_Instructions for the task_
Look below for the line holding "A name with" and the line holding "the player holding". Transcribe exactly those lines and all lines between them, nothing more.

_Provided records_
§
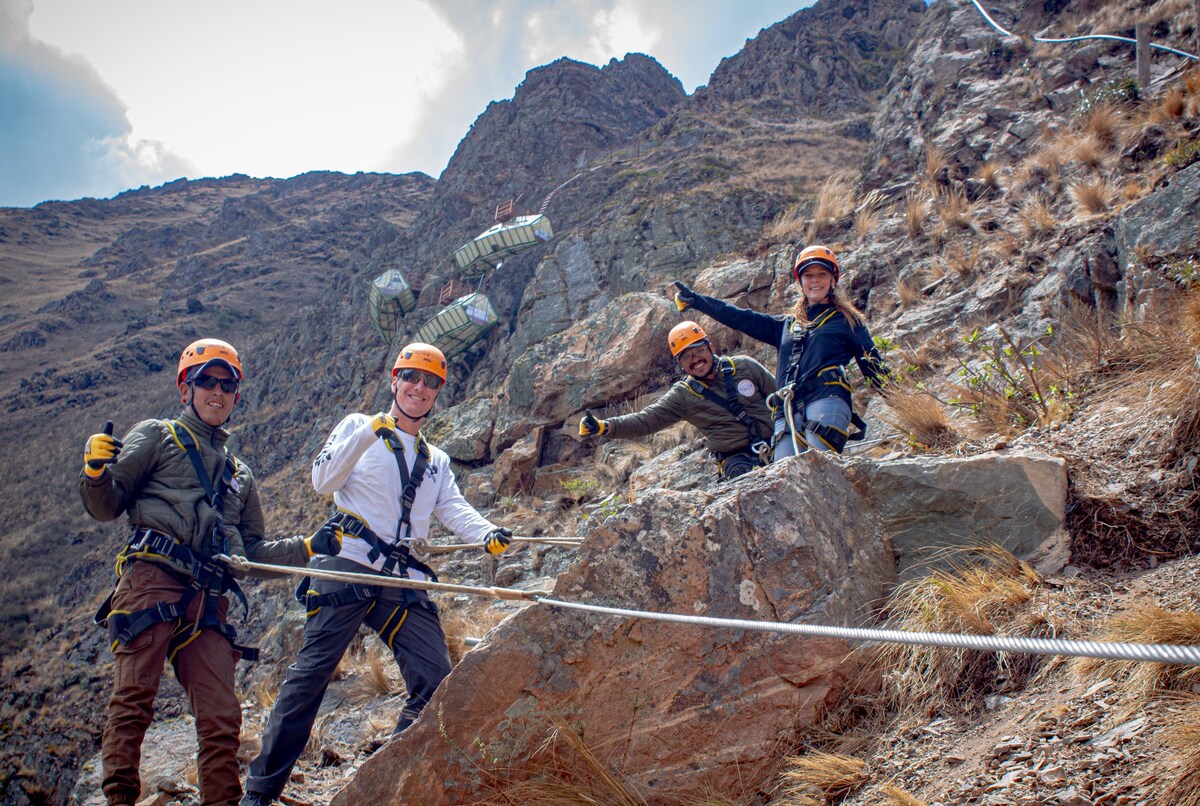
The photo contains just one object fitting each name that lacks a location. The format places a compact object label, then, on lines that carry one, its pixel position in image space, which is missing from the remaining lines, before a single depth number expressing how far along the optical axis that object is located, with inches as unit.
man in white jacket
§
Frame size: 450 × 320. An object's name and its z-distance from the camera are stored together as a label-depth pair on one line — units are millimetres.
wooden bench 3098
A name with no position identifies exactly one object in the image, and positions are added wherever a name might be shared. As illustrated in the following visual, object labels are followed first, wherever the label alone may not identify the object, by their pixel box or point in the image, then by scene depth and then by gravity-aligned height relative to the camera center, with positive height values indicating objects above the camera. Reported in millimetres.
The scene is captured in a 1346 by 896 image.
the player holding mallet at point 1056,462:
§
_Answer to the exercise_
A name with no position identifies exactly one object in the image, and positions are added wherever a name might be shared. As illustrated in the following visual, object labels are followed first, wherever the label alone may not identify the object, by their pixel box or point in the image, then by scene depth and then by gravity-aligned height relative to the camera center, with positive height values indicating objects above the camera. Reported in millimetres.
The scene is captured in a 1346 by 896 image.
the player holding mallet at point 1056,462:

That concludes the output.